**Data in this exercise**

=== Begin Enclosure ===

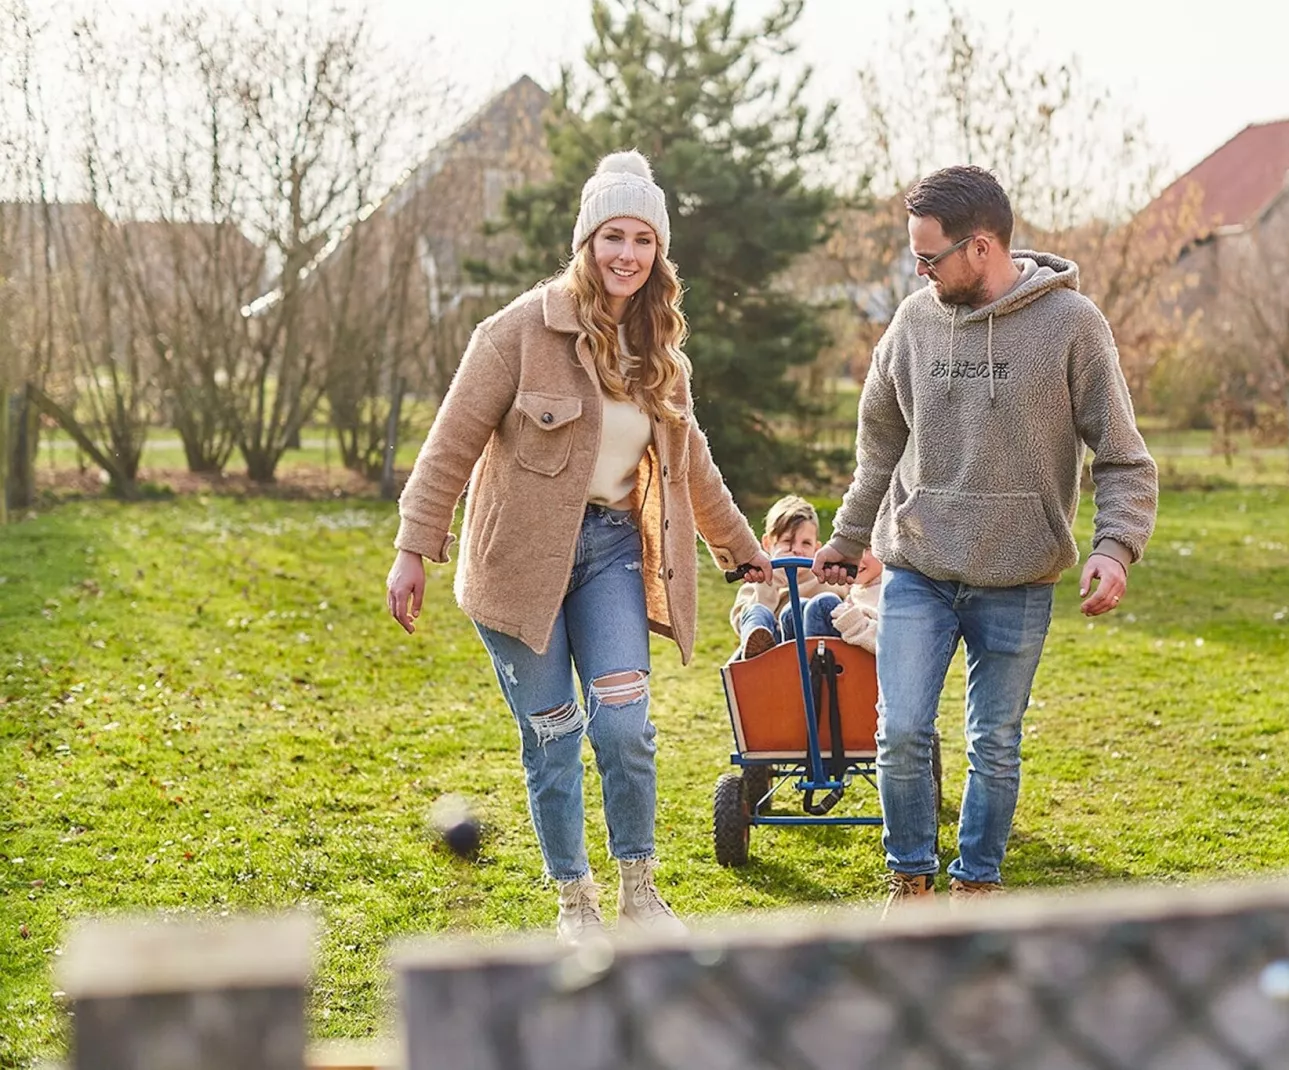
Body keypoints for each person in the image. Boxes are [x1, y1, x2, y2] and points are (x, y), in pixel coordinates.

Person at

=== End Enclosure ===
=== Begin Enclosure ===

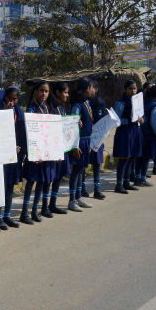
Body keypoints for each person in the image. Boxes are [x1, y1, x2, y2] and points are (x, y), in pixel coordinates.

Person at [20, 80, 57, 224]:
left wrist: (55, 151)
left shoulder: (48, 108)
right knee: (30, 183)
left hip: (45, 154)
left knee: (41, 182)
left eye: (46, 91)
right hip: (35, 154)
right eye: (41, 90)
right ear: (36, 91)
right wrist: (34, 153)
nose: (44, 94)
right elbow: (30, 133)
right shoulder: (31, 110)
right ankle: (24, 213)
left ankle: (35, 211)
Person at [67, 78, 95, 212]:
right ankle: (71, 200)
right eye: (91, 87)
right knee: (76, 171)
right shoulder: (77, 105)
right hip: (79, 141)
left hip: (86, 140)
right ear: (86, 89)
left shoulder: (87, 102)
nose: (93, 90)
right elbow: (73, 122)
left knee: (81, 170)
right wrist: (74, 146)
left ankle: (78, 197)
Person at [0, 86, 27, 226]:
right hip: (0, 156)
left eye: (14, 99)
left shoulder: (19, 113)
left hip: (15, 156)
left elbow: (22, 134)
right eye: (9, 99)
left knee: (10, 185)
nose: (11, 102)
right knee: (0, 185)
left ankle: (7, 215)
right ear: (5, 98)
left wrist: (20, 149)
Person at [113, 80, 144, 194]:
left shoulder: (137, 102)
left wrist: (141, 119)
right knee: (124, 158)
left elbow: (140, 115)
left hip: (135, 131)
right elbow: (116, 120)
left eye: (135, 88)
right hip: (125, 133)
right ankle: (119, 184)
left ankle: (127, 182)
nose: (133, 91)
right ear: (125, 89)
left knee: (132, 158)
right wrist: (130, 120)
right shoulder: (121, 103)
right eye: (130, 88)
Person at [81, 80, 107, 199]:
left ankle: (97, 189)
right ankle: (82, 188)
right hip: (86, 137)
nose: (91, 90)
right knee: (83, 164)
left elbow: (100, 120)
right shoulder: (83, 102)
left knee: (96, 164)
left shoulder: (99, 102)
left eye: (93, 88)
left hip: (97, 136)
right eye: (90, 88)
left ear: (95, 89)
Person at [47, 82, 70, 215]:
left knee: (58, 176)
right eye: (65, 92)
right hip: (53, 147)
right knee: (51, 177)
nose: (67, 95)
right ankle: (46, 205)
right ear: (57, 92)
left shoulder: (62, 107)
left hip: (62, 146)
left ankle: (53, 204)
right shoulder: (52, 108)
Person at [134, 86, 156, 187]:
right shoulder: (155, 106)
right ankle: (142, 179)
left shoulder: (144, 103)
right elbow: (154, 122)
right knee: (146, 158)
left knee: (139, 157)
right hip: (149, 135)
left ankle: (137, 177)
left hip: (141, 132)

=== End Enclosure ===

**Task directions**
Output the lines above exactly, but only those between the line holding "right ear: (57, 92)" and the line holding "left knee: (139, 157)", inclusive.

**Answer box**
right ear: (57, 92)
left shoulder: (62, 107)
left hip: (62, 146)
left ankle: (53, 204)
right shoulder: (52, 108)
Person at [134, 86, 156, 187]:
right shoulder: (155, 106)
right ankle: (142, 179)
left shoulder: (144, 103)
right elbow: (154, 122)
right knee: (146, 158)
left knee: (139, 157)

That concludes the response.